11 Es wird einsamer. Auf der Strecke bis Elster sind wird fast immer alleine – zumindest was homo sapiens betrifft. Dafür jede Menge Flugshows – Falken, Fischadler, Seeadler, explodierende Starenschwärme, Kiebitze auf den Buhnen, Rotmilane, Grau- und Silberreiher. Und Raben – bei uns im Südwesten gibt’s die ja nicht, aber das Gekrächze ist unverkennbar. Die Ufer erschienen teils bewirtschaftet, teils fast wild, und herrenlos wirkende kleine Herden der weiter oben genannten Haustiere sind immer wieder zu sehen. Nach einer entspannten Tour landen wir wieder an einem großen Gelände mit schöner Wiese, diesmal in Gesellschaft von Campingbussen.

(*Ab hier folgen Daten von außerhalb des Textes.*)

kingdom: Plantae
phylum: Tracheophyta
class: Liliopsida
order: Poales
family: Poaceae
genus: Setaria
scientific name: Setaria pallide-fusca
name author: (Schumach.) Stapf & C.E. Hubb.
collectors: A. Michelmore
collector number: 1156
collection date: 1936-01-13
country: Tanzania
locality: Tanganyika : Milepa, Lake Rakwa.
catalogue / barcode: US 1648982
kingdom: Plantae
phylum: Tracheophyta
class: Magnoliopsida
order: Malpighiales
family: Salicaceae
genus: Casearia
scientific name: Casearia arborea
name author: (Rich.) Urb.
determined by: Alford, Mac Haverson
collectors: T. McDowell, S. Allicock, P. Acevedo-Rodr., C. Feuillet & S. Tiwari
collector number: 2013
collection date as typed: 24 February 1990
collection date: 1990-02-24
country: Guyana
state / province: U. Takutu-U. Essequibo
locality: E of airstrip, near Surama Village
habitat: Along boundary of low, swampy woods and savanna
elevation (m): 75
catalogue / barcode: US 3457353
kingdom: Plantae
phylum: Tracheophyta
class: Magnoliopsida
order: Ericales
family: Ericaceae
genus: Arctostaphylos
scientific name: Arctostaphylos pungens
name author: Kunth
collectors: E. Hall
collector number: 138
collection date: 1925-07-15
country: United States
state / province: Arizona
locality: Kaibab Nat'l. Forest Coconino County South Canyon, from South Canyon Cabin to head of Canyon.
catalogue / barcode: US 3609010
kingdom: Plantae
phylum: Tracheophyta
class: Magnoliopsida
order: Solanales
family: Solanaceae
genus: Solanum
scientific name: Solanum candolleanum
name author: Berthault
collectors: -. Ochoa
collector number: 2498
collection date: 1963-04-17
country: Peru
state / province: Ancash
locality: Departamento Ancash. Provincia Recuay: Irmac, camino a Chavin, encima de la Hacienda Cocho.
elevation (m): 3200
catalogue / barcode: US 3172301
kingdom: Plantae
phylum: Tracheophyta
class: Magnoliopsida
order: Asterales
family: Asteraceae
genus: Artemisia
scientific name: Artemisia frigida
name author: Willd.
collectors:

12 Flora und Fauna bleiben wie am Tag zuvor. Windloser Friede auf dem Fluß. Der Kanuverein in Coswig (Anhalt) kommt fast zu früh. Und dort ist Betrieb: die Faßbieranlage ist eröffnet, und so erfolgt der nächste freundliche Empfang. Die heutige sollte nicht die letzte Etappe sein, doch die Eisenbahnergewerkschaft hat was gegen unsere Pläne: Streik im Fernverkehr ab übermorgen. Da käme ich dann nicht nach Hause. Also ist dies doch der letzte Flußtag – Rückfahrt und Autonachholen müssen am nächsten Morgen stattfinden. Wir fahren mit der Fähre nochmal auf das gegenüberliegende Ufer zwecks Nahrungsaufnahme und beschließen den Abend mit Faßbrause und Bierchen. 13 Regen schlägt an das Fenster des ICE’s. Zu Hause angekommen das übliche Aussortieren schmutziger Wäsche, merkwürdiger Mitbringsel und schöner Erinnerungen im Kopf und auf Chip. Ein paar Dinge müssen nach mehrjähriger Pause wieder „renoviert“ werden, bald ist Winter und Zeit dafür. – Römer, Ordensritter und Junker geistern immer noch durch mein paddelentspanntes Hirn. Zum Einstieg in die oft turbulente und widersprüchliche Geschichte der Mitte Europas während der letzten 2000 Jahre ist James Hawes „The shortest history of Germany – die kürzeste Geschichte Deutschlands“ lesenswert: sowohl ernst als auch augenzwinkernd und in einer leicht verdaulichen Kürze.